Yang Harus Dikerjakan
1 - Jawablah pertanyaan berikut berdasarkan teks tentang pluralisme agama:
(a) Menurut para penulis buku itu, pluralisme agama telah merupakan apa?
(b) Agama apa yang dinyatakan sebagai satu-satunya agama yang benar?
(c) Menurut salah seorang penulis, menyamakan semua agama termasuk sikap apa?
2 - Dalam teks tentang pluralisme agama, salah seorang penulis menyatakan bahwa semua agama tidak boleh disamakan. Jelaskan alasannya dalam satu sampai tiga kalimat.

Teks Halaman
________
Para penulis buku tersebut menegaskan bahwa pluralisme aga­ma di antara umat manusia tidak terelakkan lagi. Bahkan itu telah merupakan sunnah Tuhan (sunnatullah). Islam mengakui eksistensi dan hak hidup agama-agama lain; dan membiarkan para pemeluk agama-agama lain untuk menjalankan ajaran-ajaran agama masing-masing. Namun jelas, pembiaran bukan berarti pembenaran, se­hing­ga meskipun pluralitas di­akui sebagai sebuah realitas dalam ma­sya­rakat, secara implisit para pe­nulis buku tersebut mengisyaratkan perbedaan kedudukan agama Islam dari agama lainnya dengan me­nyatakan bahwa agama Islam se­bagai sa­tu-satunya agama yang be­nar. Salah seorang penulis bahkan me­nya­takan tidak bolehnya me­nyamakan antara semua agama karena hal itu merupakan sikap sin­kretik.
________
Materi yang Ditampilkan
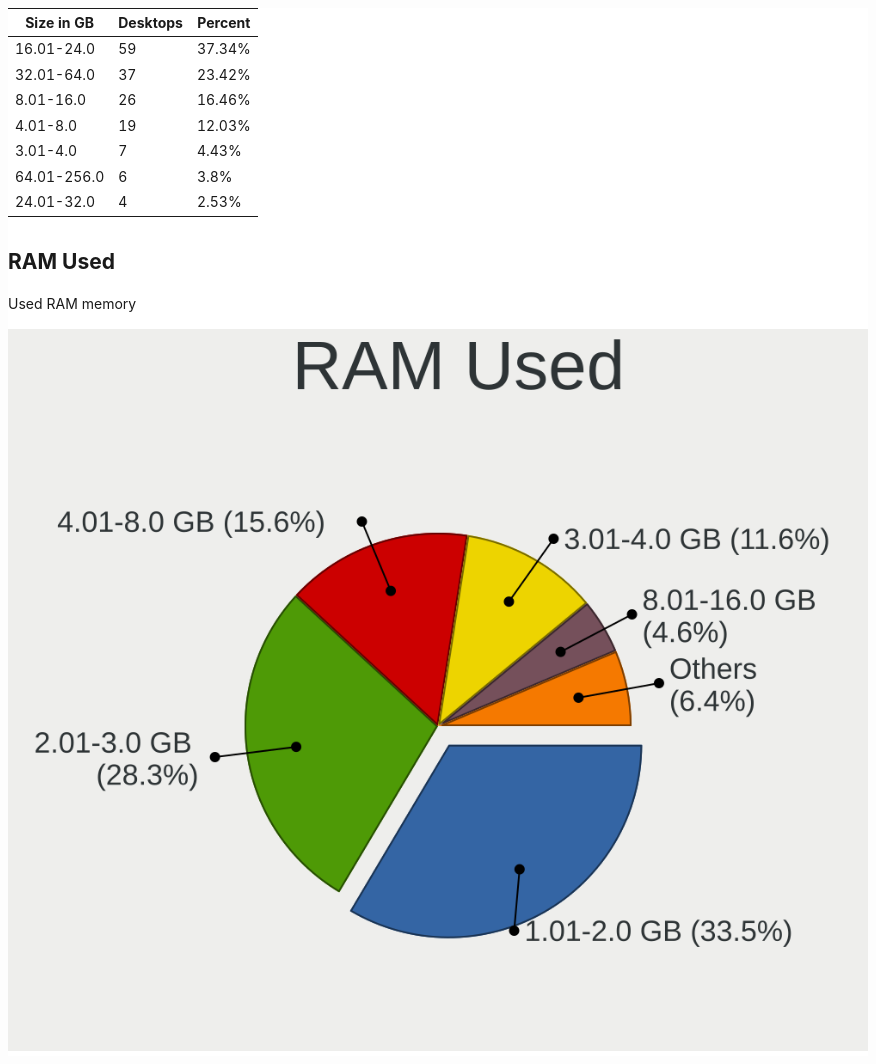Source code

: 
| Size in GB  | Desktops | Percent |
|-------------|----------|---------|
| 16.01-24.0  | 59       | 37.34%  |
| 32.01-64.0  | 37       | 23.42%  |
| 8.01-16.0   | 26       | 16.46%  |
| 4.01-8.0    | 19       | 12.03%  |
| 3.01-4.0    | 7        | 4.43%   |
| 64.01-256.0 | 6        | 3.8%    |
| 24.01-32.0  | 4        | 2.53%   |

RAM Used
--------

Used RAM memory

![RAM Used](./images/pie_chart/node_ram_used.svg)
________
Hasil per Tugas
1 -
(a) Sunnah Tuhan (sunnatullah).
(b) Agama Islam.
(c) Sikap sinkretik.

2 - Salah seorang penulis menyatakan bahwa semua agama tidak boleh disamakan karena menyamakan semua agama merupakan sikap sinkretik.